Another question, did you grow with fluorescent or hid?


----------



## Rosebud

Mine that looked like that was in over 100 degree heat, did your room get real hot?


----------



## jingo

Rosebud said:


> Mine that looked like that was in over 100 degree heat, did your room get real hot?



That's my first guess to hot next guess nitrogen in flower. Do you cure in jars?

That can compress them more with a long cure.


----------



## Locked

Yeah I also thought heat problems. Looks like the buds never got that final swell.


----------



## Rosebud

I was so ticked when that happened but now it is fine, buds fit right in the pipe just perfect and man it gets ya stoned. People complain it is too strong... Nurse Larry.


----------



## Amateur Grower

I'll tell you, I bet you still got some decent herb.

AG


----------



## BudGrower

wat humidity affects on the plant ?


----------



## Rosebud

I didn't have any humidity here BG... I think some varieties do that when they get too hot but it doesn't hurt the end product.


----------



## Largek

Sorry for the late reply but thank you all for your replays. There was a few days where the grow room got a little hot up to around 90 usually around 75 though. The tri!s where about half milky n half clear. I used a hps 1000 w grow light. The bud smokes great gets me la nice strong high.( deff no complaits in that department. But after letting them. Ure a few more days they r starting to look a lil bit better.

Again thanks for all your input guys very much appreciated


----------



## Largek

Also I veg them for 4 weeks they were harvested at week 8 of flower. Grew in coco with house and garden nutes. Used bud Xl the Last 3 weeks in flower


----------



## Hackerman

My buds are always hairy on my regular Sativa. It's just a characteristic of the strain. I like the little red hairs. Looks cool and they taste great.


----------



## Largek

Yeah I just starting to think there is nothing wrong with it just me trying to be a perfectionist


----------



## Kindbud

they arnt 2 more weeks is what they needed needed did u see any amber or just milky and clear sativa goes for 10+ weeks usually


----------



## Locked

So odds are if you harvested at 8 weeks that they could have gone another week to 10 days.  I always let my plants go to at least all cloudy with no clear.  Jmo


----------



## EsC420PoT

Ya the first thought that came to mind when I saw the first post of this thread was (slight immature harvest) You should harvest by the color of your triches not the average time span that the strain is usually done at. There are always diff. variables that come into play which may need more time or less depending on your specific set up and techniques. Therefore you harvest by the color of trichs.

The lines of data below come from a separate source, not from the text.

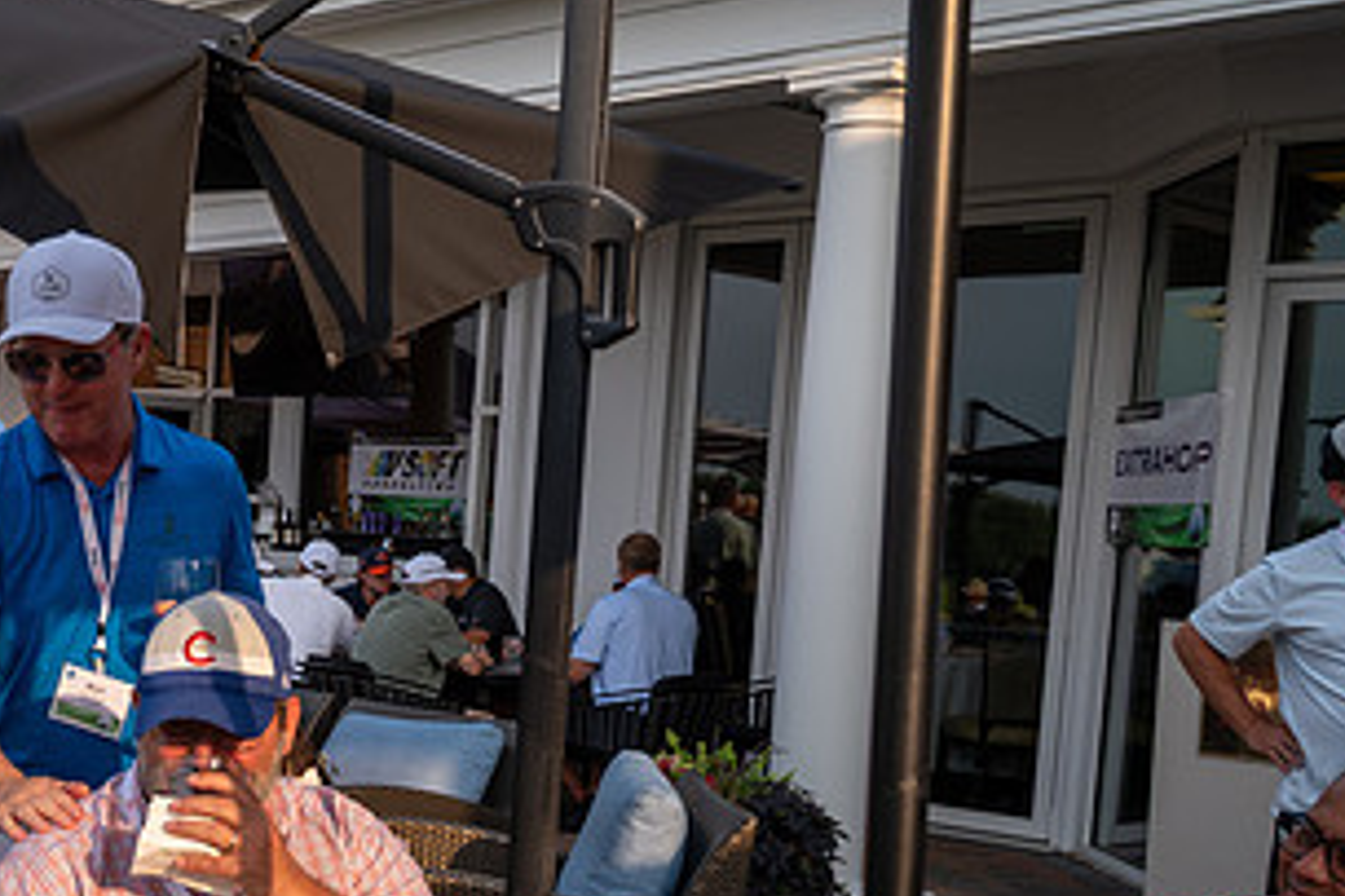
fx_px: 2166
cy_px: 715
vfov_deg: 23.0
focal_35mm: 58
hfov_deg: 32.9
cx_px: 150
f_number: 6.3
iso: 250
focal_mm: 30.5
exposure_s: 1/400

Most people harvest when its a dark Milky amber, however this depends on personal preference as my good buddy harvest as soon as his trichs get a thick milky white. He states the high is more relaxing and not to intense this way. For me, I like my Meds to be as strong as possible, so I go with the Slight dark yet slightly light ambered color. I feel this is not to over matured, yet not to young. I in my first grows (especially out door) I ALWAYS cutt to early, and it wasn't because I was to anxious to smoke, it was cause I honestly felt it was done... A lot of the time, they looked exactly as your picture above. I feel you harvested like my buddy did when they were just barly starting to turn a dark milky white, therefore you have very long hairs that were at one point going to be the girth of the buds, but due to harvesting early, are now just long *** hairs lol. At least thats just my honest opinion.


----------



## mrnice

Obviously sativa dominant and tbh ive grow afghan haze and near perfect conditions and they never got hard buds just all airey like yours but man amongst the strongest weed ive ever grown although it tasted like **** diesel fuel.
Mrnice


----------